Digital Atlases to Unlock the Potential of Brain Biorepository Tissues for Interdisciplinary Research

Human brain tissue preserved in biorepositories is foundational for the structural, cellular, and biomolecular research necessary for a mechanistic understanding of neurological diseases. Realizing the research potential of these valuable resources requires well-characterized research-relevant tissue that can be efficiently identified by investigators and incorporated into the conceptual and computational frameworks of interdisciplinary research. Several large-scale efforts to improve research reliability and reproducibility have sought to characterize and annotate the processes by which these samples are collected, yet limited progress has been made on standardizing spatial information for these samples.

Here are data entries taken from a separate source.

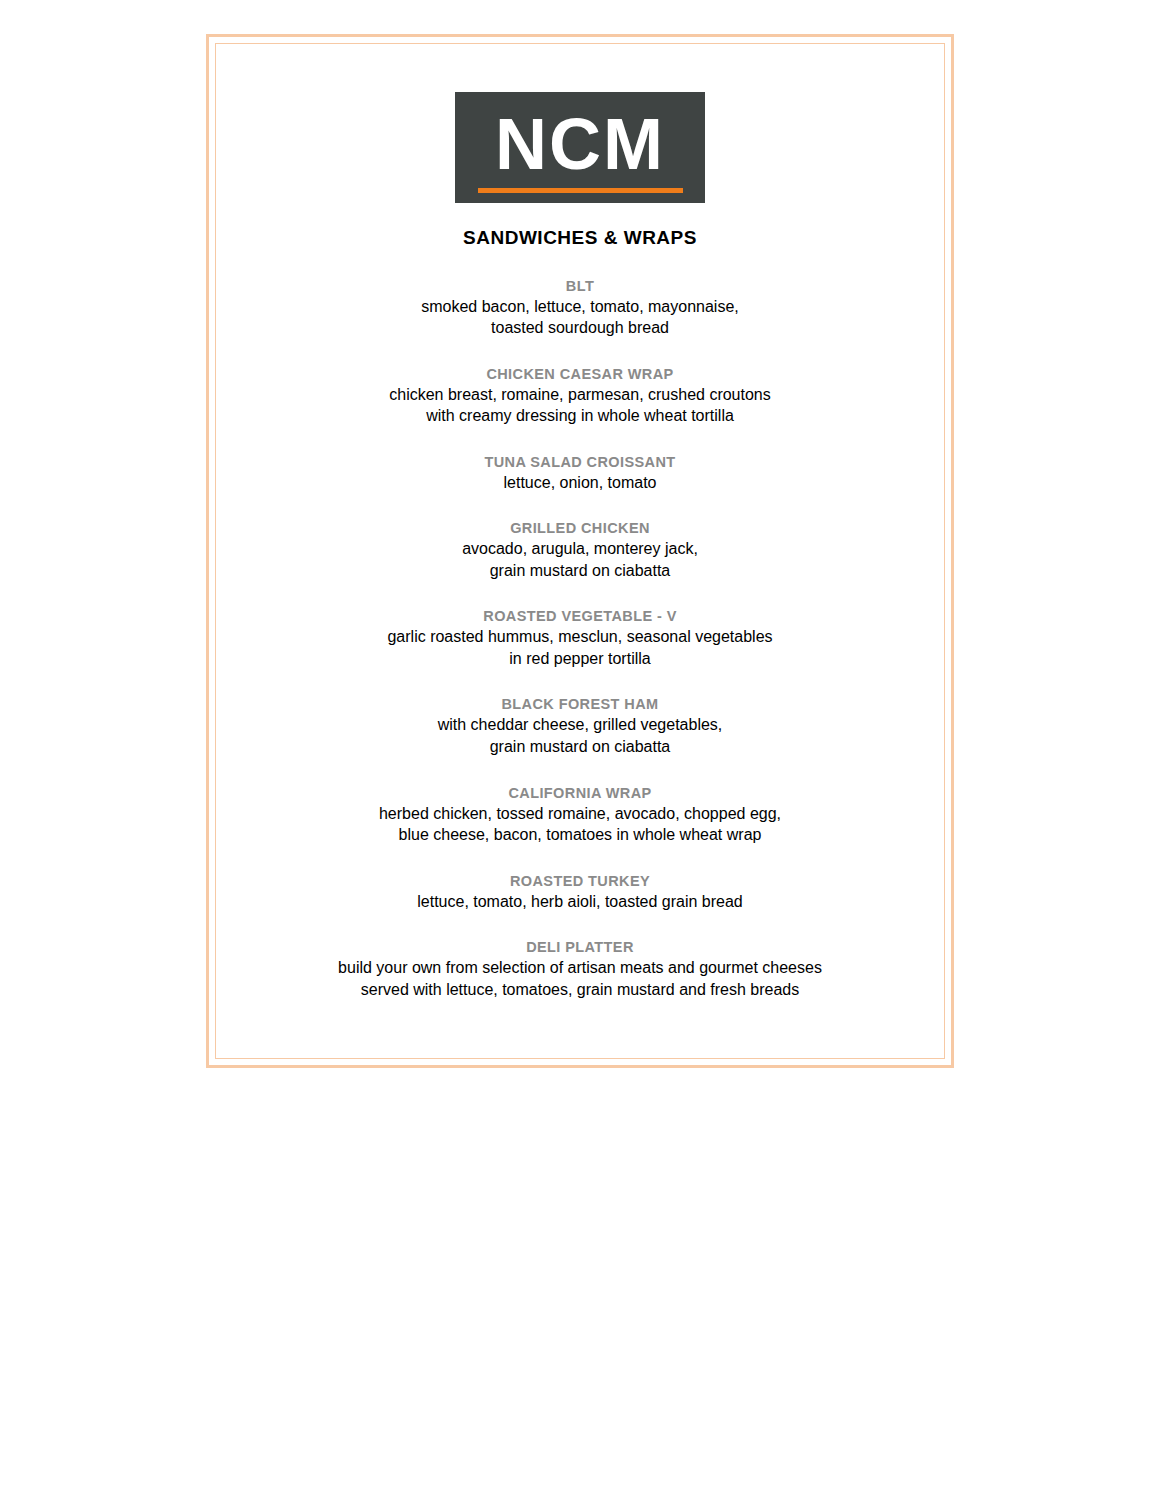NCM
SANDWICHES & WRAPS
BLT smoked bacon, lettuce, tomato, mayonnaise,
toasted sourdough bread
CHICKEN CAESAR WRAP chicken breast, romaine, parmesan, crushed croutons
with creamy dressing in whole wheat tortilla
TUNA SALAD CROISSANT lettuce, onion, tomato
GRILLED CHICKEN avocado, arugula, monterey jack,
grain mustard on ciabatta
ROASTED VEGETABLE - V garlic roasted hummus, mesclun, seasonal vegetables
in red pepper tortilla
BLACK FOREST HAM with cheddar cheese, grilled vegetables,
grain mustard on ciabatta
CALIFORNIA WRAP herbed chicken, tossed romaine, avocado, chopped egg,
blue cheese, bacon, tomatoes in whole wheat wrap
ROASTED TURKEY lettuce, tomato, herb aioli, toasted grain bread
DELI PLATTER build your own from selection of artisan meats and gourmet cheeses
served with lettuce, tomatoes, grain mustard and fresh breads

Biorepositories systematically collect brain tissue according to a brain sampling protocol (BSP) that differs between institutions, yet explicit spatial information regarding the samples may not be documented in standard operating procedures (SOPs). The amount of anatomical location details available to investigators are inconsistent across biorepositories and typically lack sufficient anatomical precision to ensure correspondence with samples from other biorepositories or research relevant brain regions specified by neuroimaging, functional, or disease-susceptibility criteria. Here, we introduce a pipeline for developing a Spatial Atlas for Mapping Protocol Locations of Ex vivo Samples (SAMPLES), which uses a neuroimaging framework to create a 3D representation of a BSP through a metrically precise digital instantiation of the procedures for brain extraction, segmentation, slicing, and sampling on a modern digital brain template. SAMPLES incorporates modern neuroinformatics conventions to create explicit 3D labels of BSP-defined samples that can be interactively visualized with freely available neuroimaging software. We illustrate the pipeline by developing an atlas for the protocol from the University of Washington BioRepository and Integrated Neuropathology laboratory (UW BRaIN SAMPLES). By providing an explicit, computable reference, SAMPLES atlases can support the efficient identification, referencing, and utilization of postmortem samples for interdisciplinary research. These capabilities enable biorepository workflows, data harmonization across biorepositories, and integration with antemortem neuroimaging.